The food at Camp Washington Chili and Steak 'n Shake is almost always great, but servers like Peri and Pilar are the big reasons people will come back.

Thursday, November 12, 2009

In Jay's Humble F-ing Opinion: New Urbanism in Cincinnati

Today I was listening to a discussion on the radio (WVXU 91.7 in Cincinnati) about a plan to re-route I-75 as a bridge is being built to replace the highway's Brent Spence bridge which crosses the Ohio River into Kentucky. They were putting forth ideas to transform the Mill Creek corridor (through which the highway passes) into a more attractive area, not only in appearance, but also in usefulness and looking towards the long-term benefit of the city as a whole.

Right there I knew they'll be in trouble.

They began talking about the roles modes of transportation other than automobiles could have in the plan. Cincinnatians don't know modes of transport other than automobiles exist. Oh sure, they see planes overhead and at the airport. They might even use one at some point. They see boats as well, but see them as for someone else. Cincinnatians also see trains, but have no clue as to how they impact their lives, and likely assume that being a quaint relic of past times, they don't. And bicycles are something for children, right?

The speakers specifically mentioned bike paths and light rail/streetcars as possible elements of the revitalization of the Mill Creek corridor.

Despite the fact that all other cities that build light rail/streetcar systems experience higher property values, increased economic activity, new businesses and jobs along those lines, Cincinnatians and the residents of Hamilton County have for a long time been informed that these systems will lower their property values and increase crime. Why should that be the case here, when it has been just the opposite in every other city? Cincinnatians don't ask those questions. They accept what they are told largely because the people who tell them this are longtime fixtures in Hamilton County government (ie: officials who haven't experienced anything better). Change isn't very popular in Cincinnati/Hamilton County, which is why so many for so long have voted over and again for a Republican-dominated county board of commissioners. Republicans don't like change either. The party of values as they are; they yearn for a return to "the good old days", strong families, and simpler times.

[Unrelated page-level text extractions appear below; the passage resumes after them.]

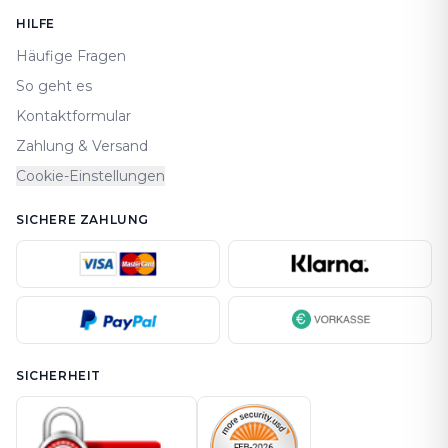
HILFE
Häufige Fragen
So geht es
Kontaktformular
Zahlung & Versand
Cookie-Einstellungen
SICHERE ZAHLUNG
SICHERHEIT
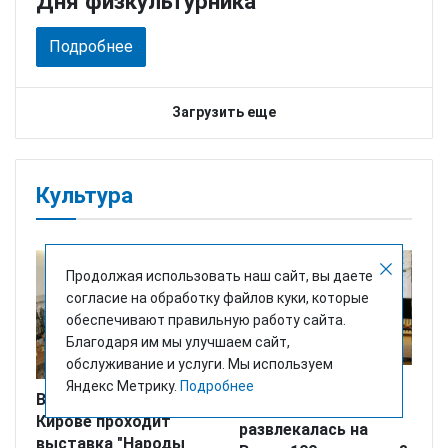
Дня физкультурника
Подробнее
Загрузить еще
Культура
Продолжая использовать наш сайт, вы даете
согласие на обработку файлов куки, которые
обеспечивают правильную работу сайта.
Благодаря им мы улучшаем сайт,
обслуживание и услуги. Мы используем
Идем в библиотеку:
Яндекс Метрику.
Подробнее
Взгляд в историю: в
как молодежь
Кирове проходит
развлекалась на
выставка "Народы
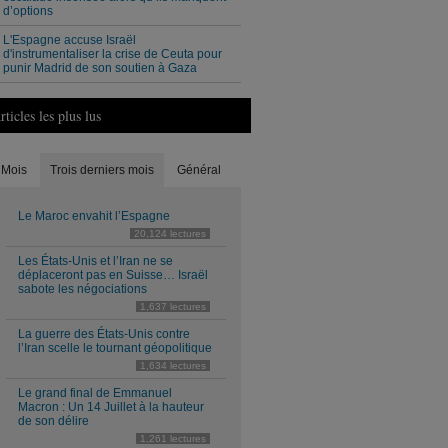
d’options
L'Espagne accuse Israël
d'instrumentaliser la crise de Ceuta pour
punir Madrid de son soutien à Gaza
rticles les plus lus
Mois
Trois derniers mois
Général
Le Maroc envahit l’Espagne
20,124 lectures
Les États-Unis et l’Iran ne se
déplaceront pas en Suisse… Israël
sabote les négociations
1,637 lectures
La guerre des États-Unis contre
l’Iran scelle le tournant géopolitique
1,634 lectures
Le grand final de Emmanuel
Macron : Un 14 Juillet à la hauteur
de son délire
1,261 lectures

This is where it gets weird.

The good old days, strong families, and simpler times depended largely upon streetcars/rail systems and urban centers. In our rush to the suburbs we've ignored all that. Instead of walking to work, we drive up to two hours we live so far away. There's no train or streetcar to take; and in many cases, not even a bus. We've made sure we are completely dependent upon our cars to get to work, go shopping, get the kids to school and sports practice; even to get out of our neighborhoods, now crazy communities of isolated cul-de-sacs, instead of interlocking blocks of homes, shops, and churches as before.

There's this "new urbanism" movement the speakers were talking about and how Cincinnati can benefit from it. Movements scare Cincinnatians. So does the word "urban". But new urbanism shouldn't. Basically, new urbanism is in many ways a return to the best ideas of the past. It is the idea of creating neighborhoods in which people can walk to many of the places where they shop, study, and work. A range of housing, shopping, and job types located in one community benefits all. The residents are healthier, they spend more time together, they need not drive so long or far every day, and if they must commute to work, streetcar/rail/bus systems are easily accessible, rendering the daily drive for many obsolete. Healthy, vibrant neighborhoods like this are the very things that enabled the development and sustainability of the world's great places to live, as well as created those "good old days" of which people hold so fondly.

Call it "new urbanism" or going "back to the future" if you will. Whatever you call it, and whatever your politics, it is what will propel Cincinnati successfully into the future.